New York City actually has FOUR dimensions.
New York City’s total area is ~468.9 square miles–that covers the two physical dimensions of length and width. The city’s highest elevation point is Todt Hill on Staten Island at 409.8 feet–that covers the third physical dimension of height.
So we’re left with that mysterious fourth dimension. Many physicists call this, time. And in their various theories, the fourth dimension is an overlapping of past, present, and future events all at once. It would be like riding in a glass elevator for a few seconds and viewing the city like time-lapse photography over many years. But as abstract as this sounds, I think we all see this fourth-dimensional view of New York City, everyday.

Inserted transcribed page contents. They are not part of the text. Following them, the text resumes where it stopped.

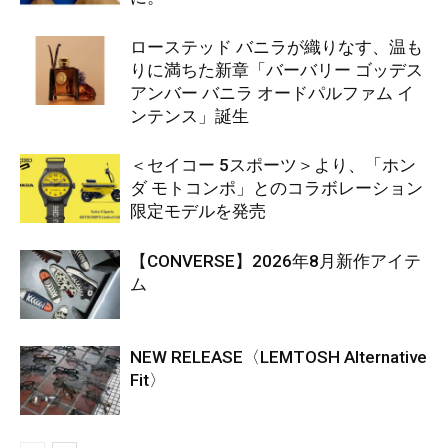
ローステッド バニラが織りなす、温も
りに満ちた新章「バーバリー ゴッデス
アンバー バニラ オードパルファム イ
ンテンス」誕生
＜セイコー 5スポーツ＞より、「ホン
ダ モトコンポ」とのコラボレーション
限定モデルを発売
【CONVERSE】2026年8月新作アイテ
ム
NEW RELEASE〈LEMTOSH Alternative
Fit〉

When I walk north from Battery Park along State Street I see the colonial red brick buildings like the Shrine of St. Elizabeth Ann Bayley Seton juxtaposed against a backdrop of a cylindrical smoke-tinted glass skyscraper like 17 State Street. I look to my right and see large portions of Battery Park being preserved alongside new construction work like the New Amsterdam Plein and Pavillion and major renovations to the South Ferry/Whitehall Terminal and hideously dilapidated Battery Maritime Building. From this one city block, I can see the past, present, and future of the city before my eyes and they are all integrated into my mind.
The city is always changing, rebuilding, reconstructing itself–by acts of nature and man. My perspective of New York City is a lot like the overhead projector my elementary school teachers used back in the 1980s. Present day experiences with colleagues are overlaid on top of childhood memories from the 1970s growing up in the Bronx . And opague sheets of my hopes and fears in the months to come are placed on the top, with faint backlighting filtering through and illuminating all three time phases.
This is life in the fourth dimension. This is life in the Sixth Borough.